Anisoceratidae is an extinct family of heteromorph ammonites which belong to the Ancyloceratina superfamily Turrilitoidea. Members of the family range is from the lower Albian to the upper Turonian.  The family is possibly derived from a member of the Hamitidae.

Morphology
Anisoceratid shells begin as an irregular helical spiral which typically becomes confined to a single plane with growth. This is usually followed by at least a single straight shaft. Ribs and tubercles are common features.

History and classification
Older classifications, since first publication of Part L of the Treatise on Invertebrate Paleontology, include the Anisoceratidae in the suborder Ancyloceratina (within the Turrilitoidea). Subsequent study, e.g. Beznosov & Mikhailova 1983, has suggested that the Turrilitoidea, including the Anisoceratidae, have a different phylogeny from the true Ancyloceratina, resulting in their occasional reassignment to a separate suborder, the Turrilitina, however this classification is not widely followed.

Listed records:
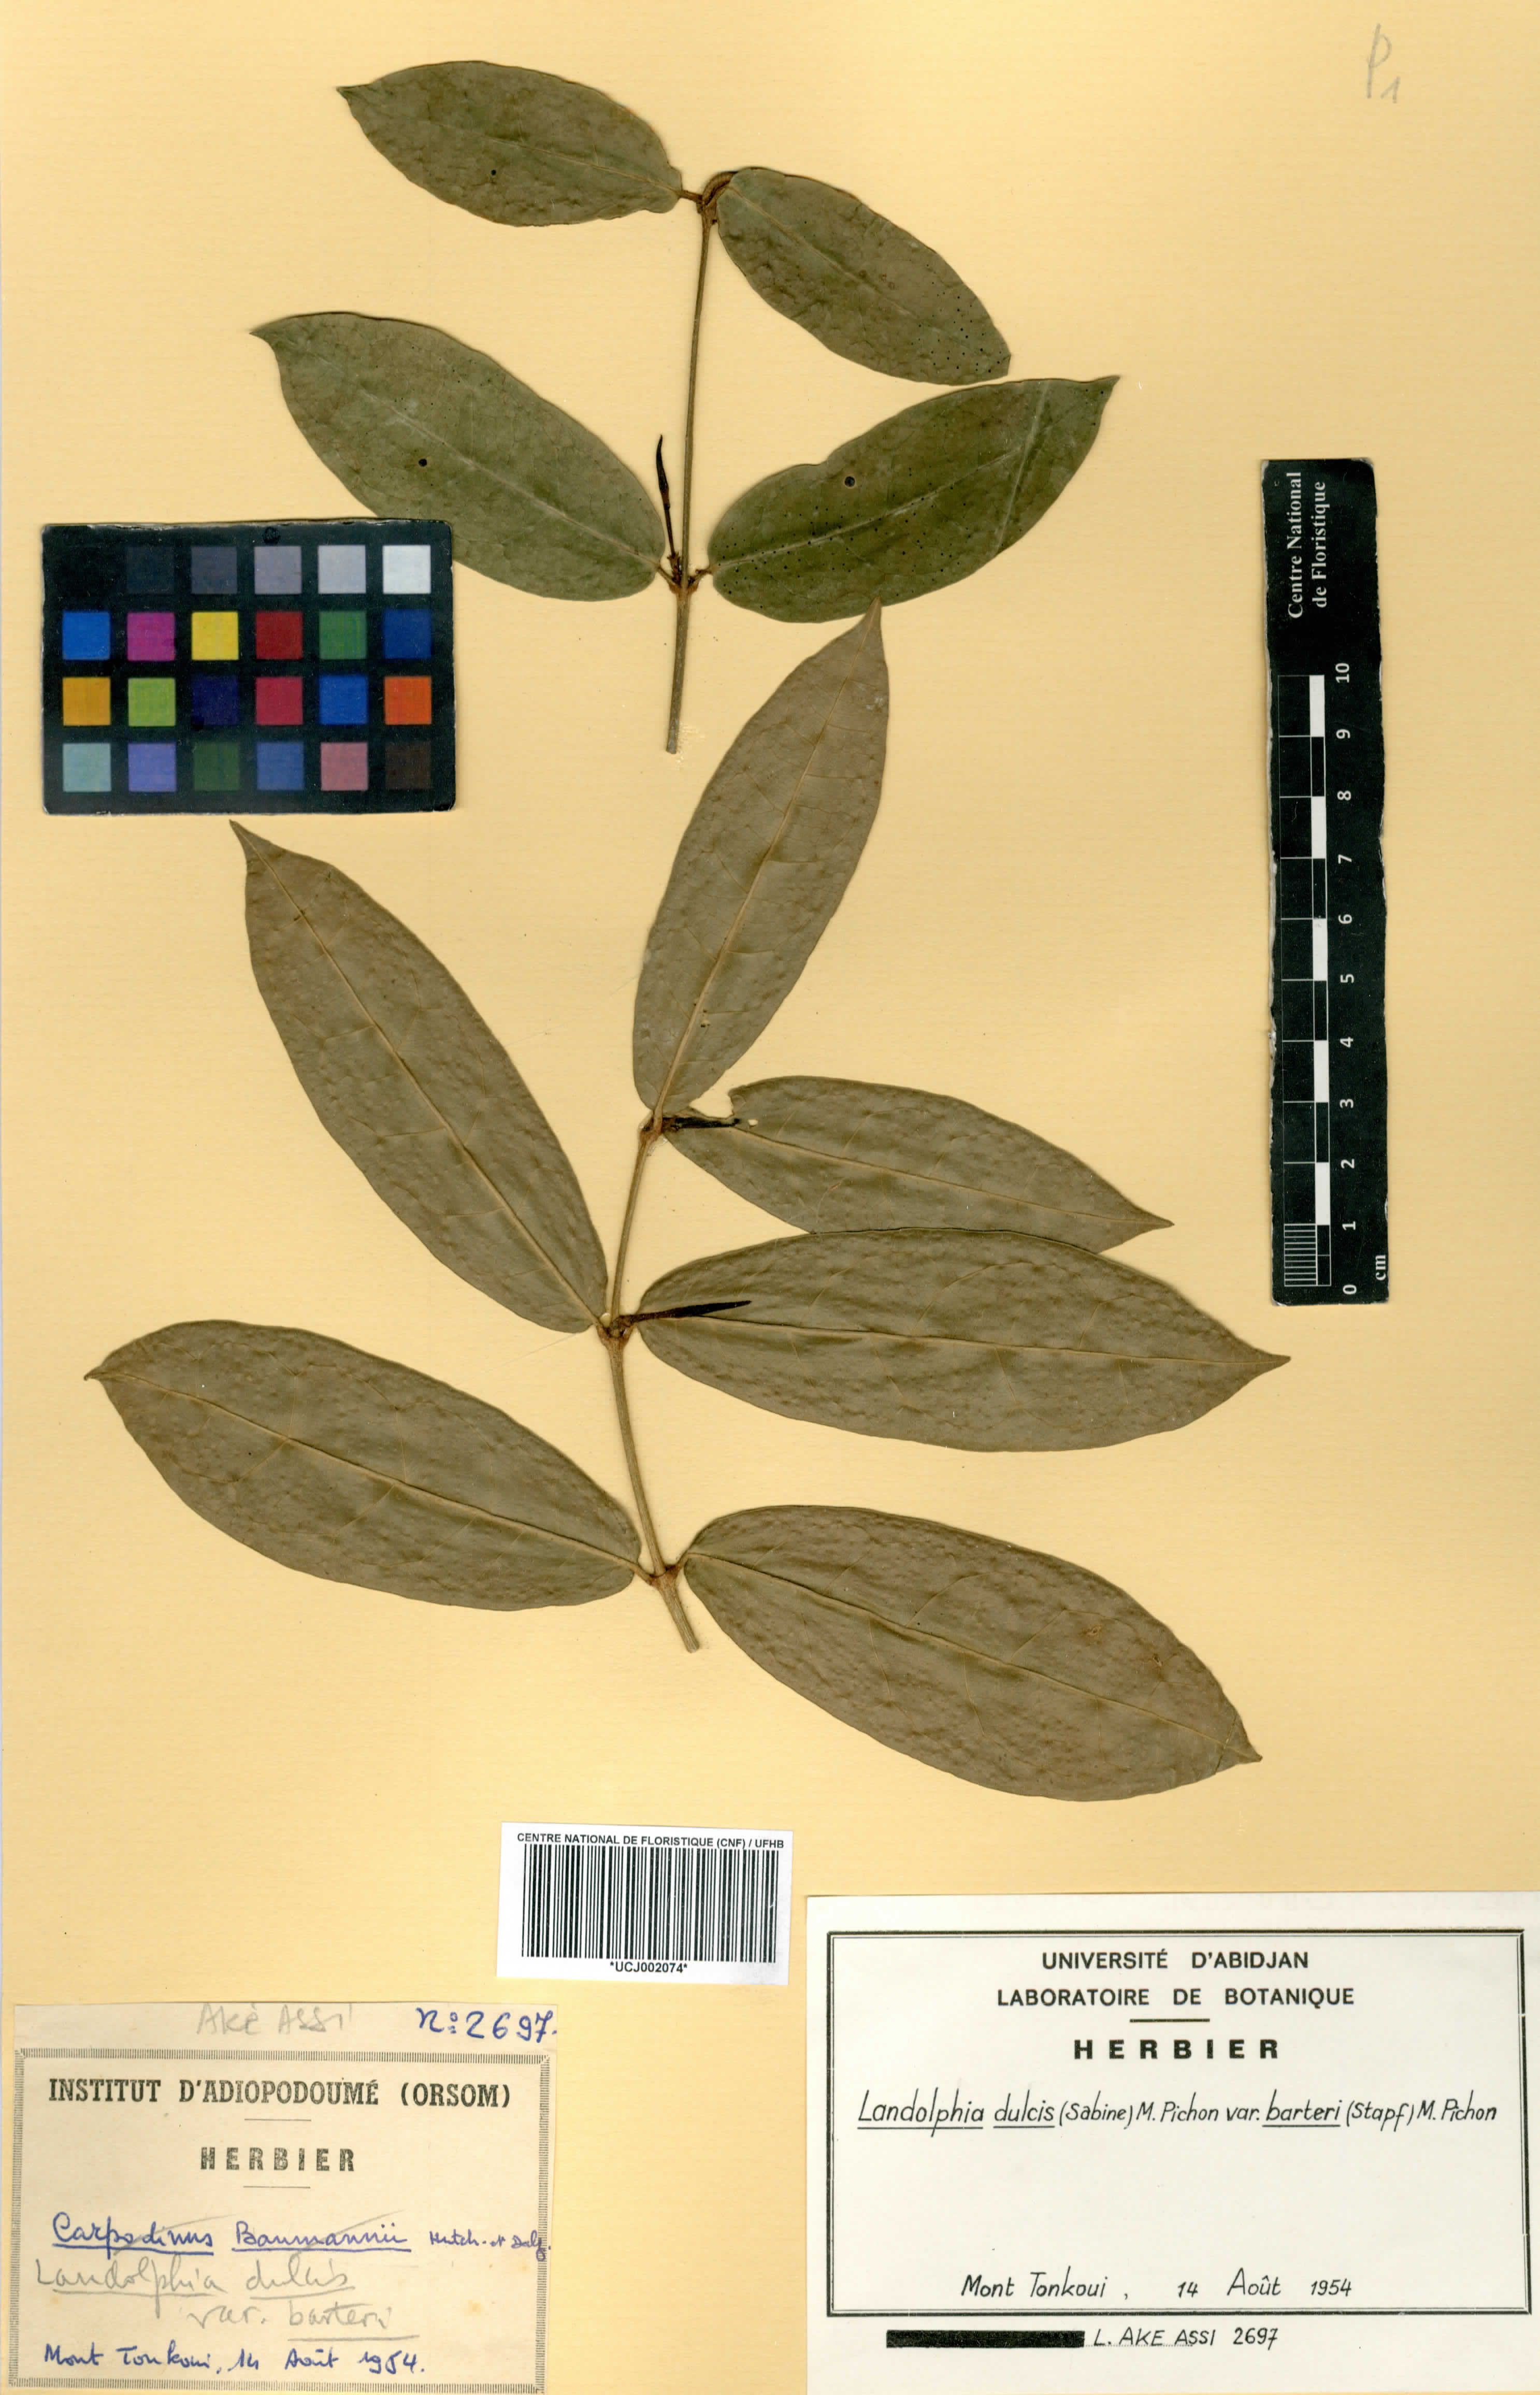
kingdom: Plantae
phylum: Tracheophyta
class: Magnoliopsida
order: Gentianales
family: Apocynaceae
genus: Landolphia
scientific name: Landolphia dulcis
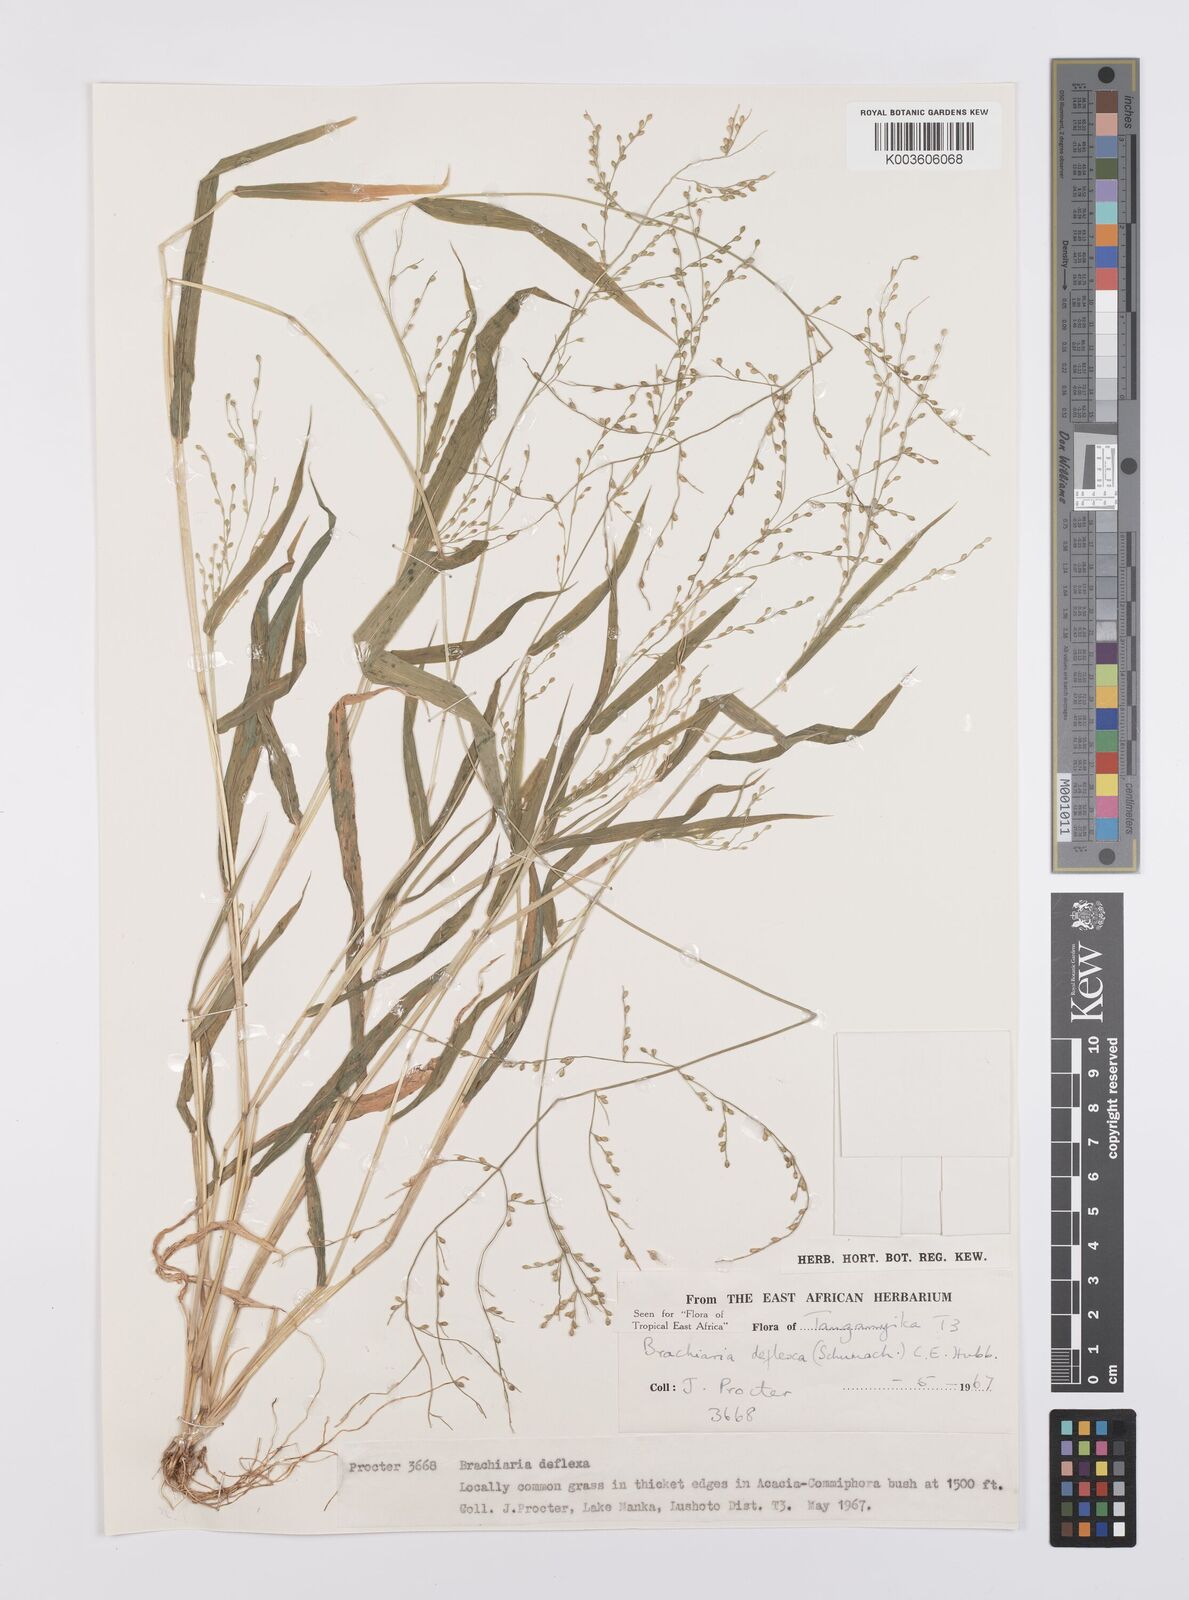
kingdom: Plantae
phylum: Tracheophyta
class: Liliopsida
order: Poales
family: Poaceae
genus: Urochloa
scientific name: Urochloa deflexa
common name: Guinea millet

Tasks to perform:
(A) In the text on Anisoceratidae, which family might the Anisoceratidae have derived from?
(B) Output part of the entries as a two-column CSV with the headers rank and value. Include one row for each labeled line, and put each field in quotes with any line breaks turned into spaces. Begin at the entries line that has "family: Apocynaceae" and continue through the end of the entries, leaving out the pictures.
The entries have no connection to the text.

Answers for this exercise:
(A) The Hamitidae.

(B)
rank,value
"family:","Apocynaceae"
"genus:","Landolphia"
"scientific name:","Landolphia dulcis"
"kingdom:","Plantae"
"phylum:","Tracheophyta"
"class:","Liliopsida"
"order:","Poales"
"family:","Poaceae"
"genus:","Urochloa"
"scientific name:","Urochloa deflexa"
"common name:","Guinea millet"